Genome sequencing revealed a significant surprise a decade ago: mutations in epigenetic regulators, which govern gene activity, are connected to nearly half of all human malignancies.
The treatment of cancer in a patient with surgery, chemotherapy, and/or radiation is known as cancer therapy. For some cancer forms, targeted therapy are also available. A cancer patient may get a variety of treatments, including ones aimed at alleviating cancer symptoms such as pain.
A team of scientists led by Oliver Bell of USC and Stephen V. Frye of the University of North Carolina at Chapel Hill developed a new drug-like molecule that can counteract the effects of mutated epigenetic regulators, which are known to drive certain types of cancer, including lymphoma, according to a new study published in Cell Chemical Biology.
How epigenetic regulators control gene activity
Epigenetic regulators play a critical function in healthy cells, turning on and off hundreds of genes in a well-coordinated sequence that regulates normal human development. One of these epigenetic regulators, EZH2, regulates the transitory inactivation of particular genes to allow immune cells to mature.

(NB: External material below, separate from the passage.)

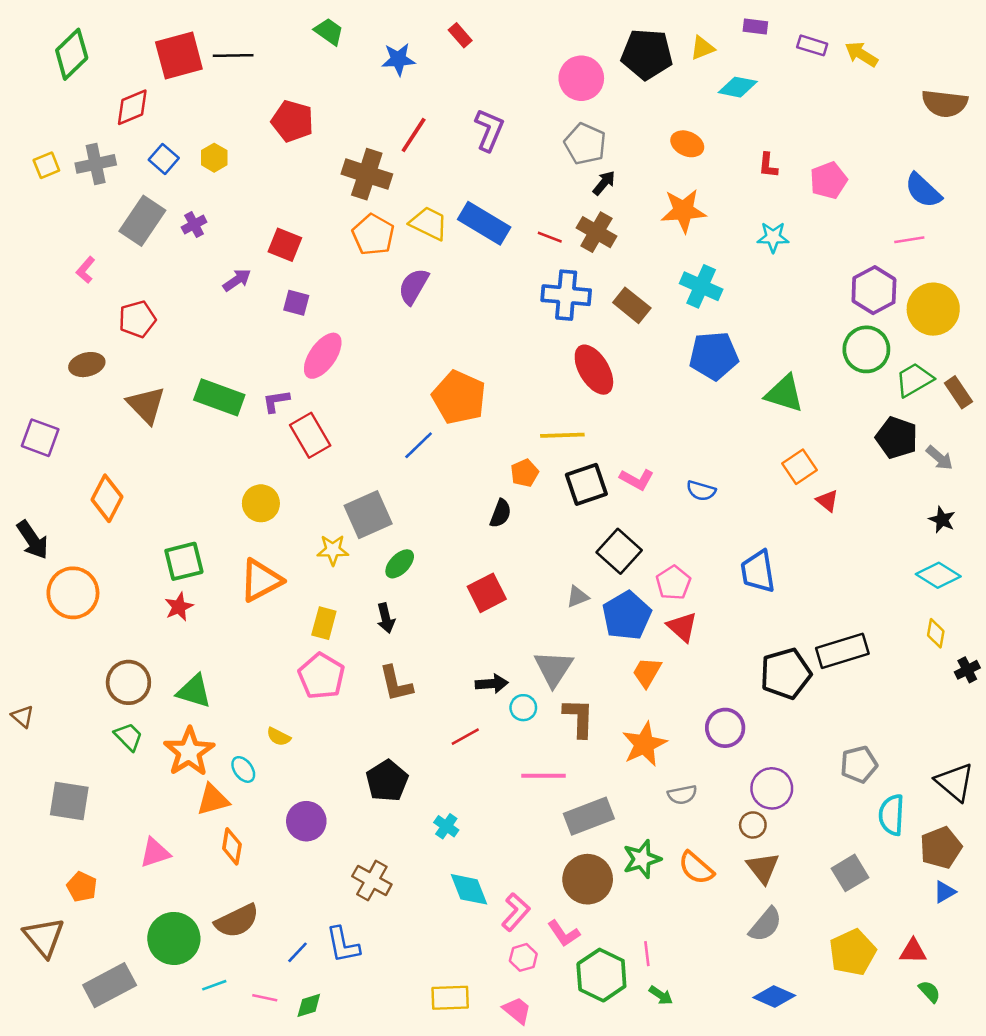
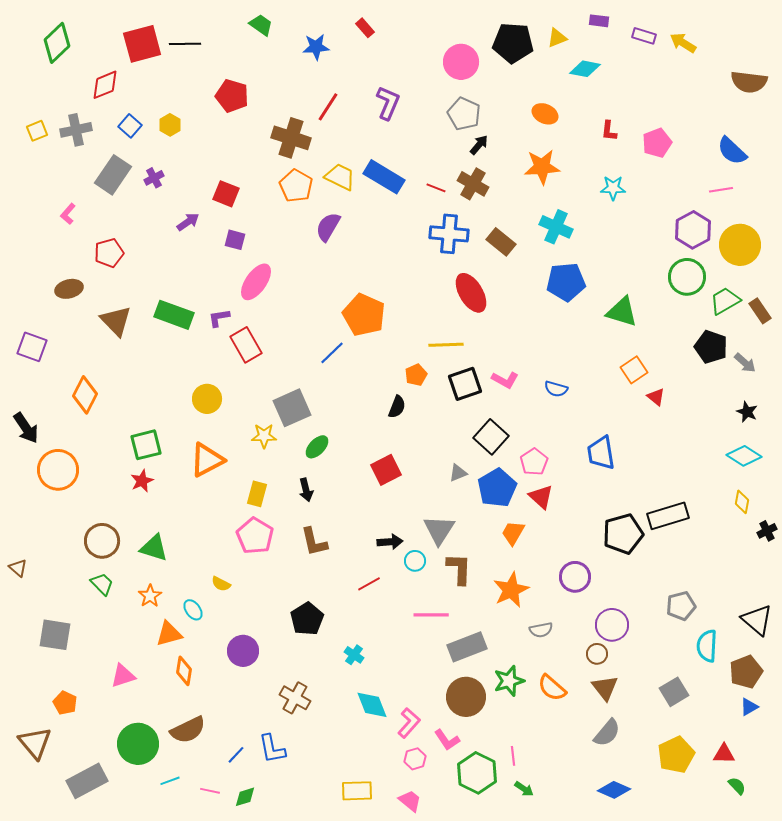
orange star: (189, 752) -> (150, 596), size x0.6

Mutated EZH2, on the other hand, may induce continuous suppression of these genes, preventing immune cells from growing properly and eventually transforming them into malignant tumors. Some cancer patients will just require one therapy. Most patients, on the other hand, receive a mix of therapies, such as surgery combined with chemotherapy and/or radiation therapy.
The good news is that, unlike many other types of mutations, cancer-causing mutations in epigenetic regulators may be reversible with treatment. With this in mind, first author Junghyun L. Suh and the research team set out to create a drug-like chemical that may reverse EZH2’s inhibition of cancer-causing genes.
When we exposed human lymphoma and colorectal cancer cells to our newly synthesized drug-like molecule in the laboratory, the malignant cells ceased to proliferate and began to behave more like healthy cells.
Oliver Bell
The role of “writers” and “readers”
Suh and her colleagues began by looking at the mechanism through which EZH2 regulates gene repression. EZH2 functions as a “writer,” indicating which genes will be suppressed. CBX8, a second epigenetic regulator, acts as a “reader,” interpreting the repressive marks and recruiting further regulatory machinery to turn the genes off.
In comparison to the writer, the reader CBX8 appears to be similarly important for cancer cell proliferation but less so for healthy cell function. This means that medications that target the reader are more likely to have less damaging side effects on the patient’s healthy cells.
To target CBX8, the researchers first created mouse stem cells that allowed them to quickly test a huge number of drug-like compounds. CBX8 read the markers left by EZH2 to suppress a gene that produces a detectable green fluorescent protein (GFP) in these modified stem cells. The scientists recognized that a drug-like chemical had successfully stopped CBX8 from reading the repressive tags if the stem cells exhibited activation of the characteristic green light.
Targeting the “reader” to counteract the mutation
The researchers then used their understanding of CBX8 to create numerous iterations of drug-like compounds that were specifically targeted at this reading. CBX’s complex protein structure, as well as how it binds to DNA and reads repressive tags, were all taken into account.
They went on to testing in human cancer cells after producing a powerful chemical that functioned well in the modified mice cells.
“When we exposed human lymphoma and colorectal cancer cells to our newly synthesized drug-like molecule in the laboratory, the malignant cells ceased to proliferate and began to behave more like healthy cells,” said the study’s co-corresponding author Oliver Bell, who is an assistant professor of biochemistry and molecular medicine, and stem cell biology and regenerative medicine at the Keck School of Medicine of USC, and a member of the USC Norris Comprehensive Cancer Center.
“Our CBX8-targeted molecule has the most powerful effect that we’ve seen so far in terms of blocking the reader’s function,” added co-corresponding author Stephen V. Frye, who is the Fred Eshelman Distinguished Professor and Co-director of the Center for Integrative Chemical Biology and Drug Discovery at the University of North Carolina at Chapel Hill.
“This paves the way for further research into relevant cancer medicines, as well as a better knowledge of epigenetic control in normal human development.”